A drop in a college’s ranking could cost that school millions of dollars, according to a prominent higher-education expert.
Robert Kelchen, a professor who heads the Department of Educational Leadership and Policy Studies at the University of Tennessee, said Tuesday that lower rankings do equate to a decline in the number of applications a school receives. In turn, schools must try to make up for that by offering accepted applicants better financial-aid packages as an inducement to attend.
Colleges that suffer a rankings hit “are having to spend more money to get the students they want,” Kelchen told MarketWatch. He noted that the additional outlay could reach into not just the millions but tens of millions of dollars.

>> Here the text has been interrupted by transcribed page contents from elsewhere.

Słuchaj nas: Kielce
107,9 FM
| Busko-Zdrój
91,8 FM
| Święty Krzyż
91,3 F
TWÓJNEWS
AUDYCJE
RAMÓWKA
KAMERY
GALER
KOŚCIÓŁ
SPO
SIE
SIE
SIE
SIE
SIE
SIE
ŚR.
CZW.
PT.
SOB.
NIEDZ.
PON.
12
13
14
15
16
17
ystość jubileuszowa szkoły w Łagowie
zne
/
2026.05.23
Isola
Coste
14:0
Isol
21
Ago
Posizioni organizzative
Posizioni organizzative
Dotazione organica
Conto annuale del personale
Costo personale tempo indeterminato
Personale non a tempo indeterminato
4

Kelchen’s comments came after the U.S. News & World Report released its much-watched annual rankings of universities and colleges on Monday. While Princeton held on to its No. 1 ranking among universities, the big news was that fellow Ivy League university Columbia dropped from No. 2 to No. 18.
The change in Columbia’s ranking followed a scandal in which the school admitted to reporting inaccurate data for previous U.S. News annual rankings.

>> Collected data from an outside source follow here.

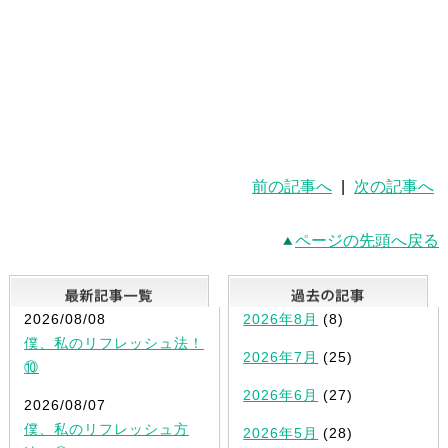
前の記事へ
|
次の記事へ
ページの先頭へ戻る
最新記事一覧
2026/08/08
2026年8月
(8)
僕、私のリフレッシュ法！
2026年7月
(25)
⑩
2026年6月
(27)
2026/08/07
僕、私のリフレッシュ方
2026年5月
(28)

Kelchen isn’t the only one to have observed how rankings affects a school’s profile, applicant pool and finances. A 2014 study from the American Educational Research Association found that “making the U.S. News rankings list is associated with an increase in applications” and pointed to similar results with other rankings.
Still, Kelchen noted that schools in the top tier — say, ranked 1-20 — are not severely affected by a slight upgrade or downgrade. He also notes that such schools have hefty endowments and are not going to feel too great a pinch if they have to spend those extra millions.
The Columbia situation is different in that it’s a major downgrade. But Kelchen expects the school will be able to put the scandal behind it. “It’s a black eye they’ll have to recover from, but next year there’s no way they’ll rank 18th,” he told MarketWatch.
Columbia didn’t respond to a MarketWatch request for comment.